DHS asks for business help

Homeland Security IT officials say business and policy challenges are the hardest parts of interoperability.

Homeland Security Department officials appealed to information technology vendors this week to help them solve the department's interoperability problems by offering more than technical assistance.

Under growing pressure from lawmakers to make the department more cohesive, DHS chief information officers said technology companies could help by proposing business ideas that officials could use as they try to merge the department’s 22 agencies into an effective organization.

"Interoperability is not simply a technical issue," said Scott Hastings, CIO for the U.S. Visitor and Immigrant Status Indicator Technology program, which keeps track of foreign visitors entering and leaving the United States.

The business and policy challenges of achieving interoperability are proving to be the most difficult, Hastings said, speaking in Washington, D.C., at the FOSE government IT conference.

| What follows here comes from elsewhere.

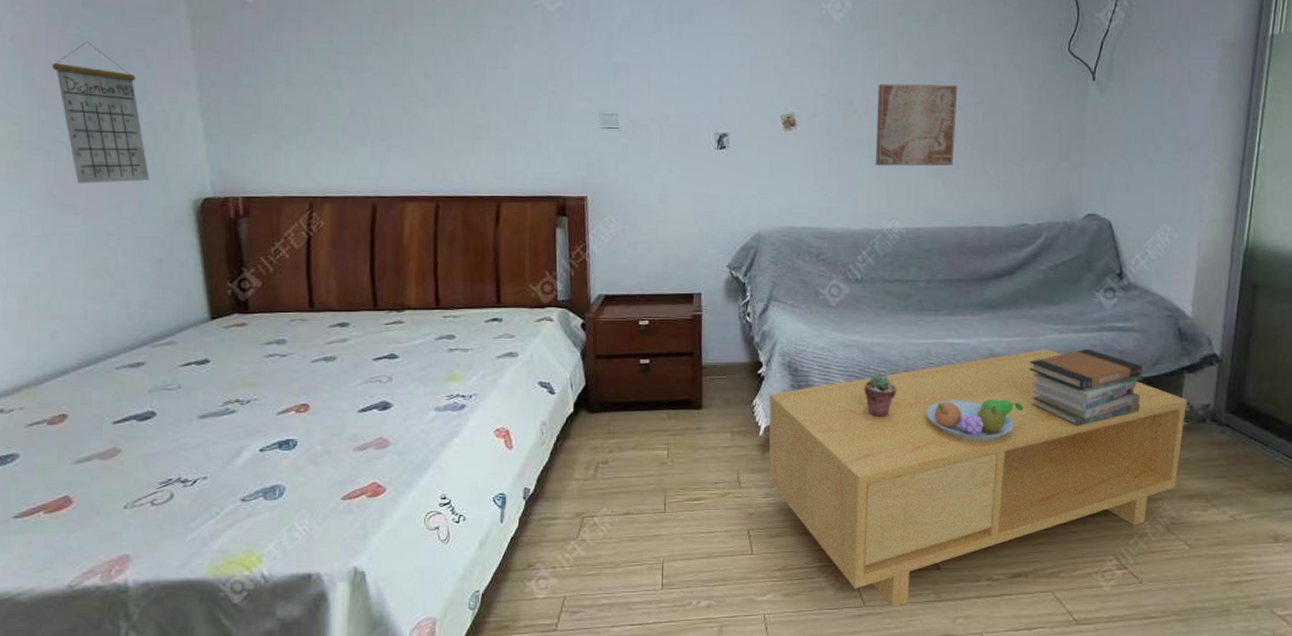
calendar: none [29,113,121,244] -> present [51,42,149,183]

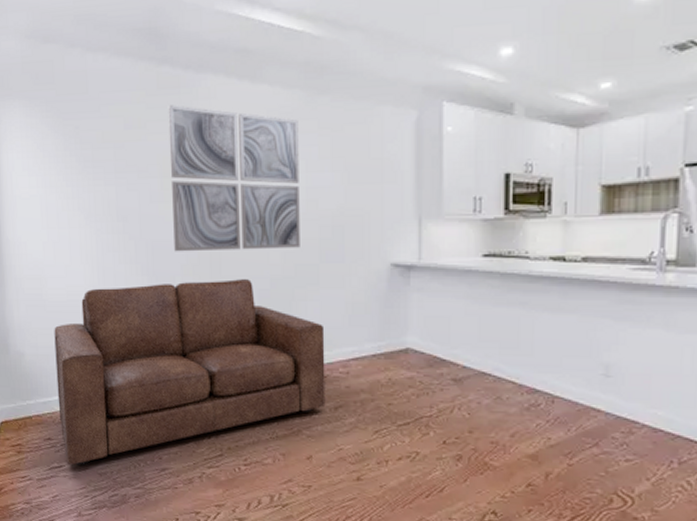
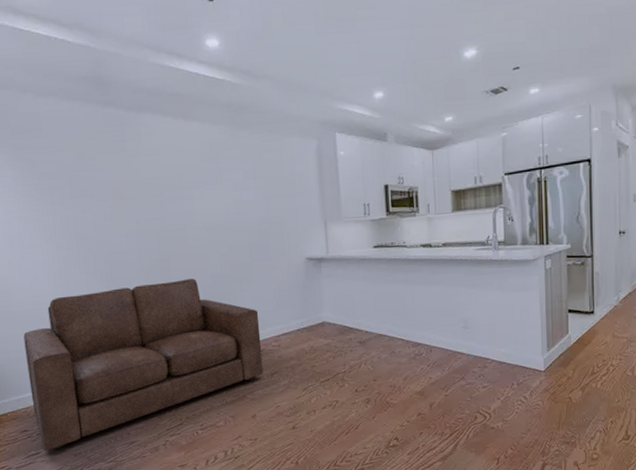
wall art: present [168,105,300,252] -> none [114,140,234,261]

He appealed to companies that want to sell IT products and services to DHS to offer their help in overcoming budgeting and contracting obstacles, for example, which have proved more difficult than many anticipated.

The latest evidence of continuing challenges facing the two-year-old department is the departure of Steve Cooper, CIO of DHS, who announced April 6 that he would be leaving his job later this month.

Despite frequent criticism of the department's IT integration problems, DHS has made significant progress in achieving interoperability, said Lee Holcomb, the department's chief technology officer. DHS agencies have been using the department's enterprise architecture documents to make IT spending decisions that promote interoperability, Holcomb said.

DHS is now developing Web services standards for various components of its architecture. Holcomb said the standards will help agencies with financial or other concerns to continue using some of the systems and networks they purchased before the merger.

A Web services standard "is a technical way for us to take existing systems and make them look new," Holcomb said.

As the department struggles to create an effective security organization in which its internal agencies share networks and data centers, it faces a common dilemma, Hastings said. How do you manage an infrastructure that belongs to everyone and therefore belongs to no one? he asked.

"We need help with how to build that environment and manage it," he added.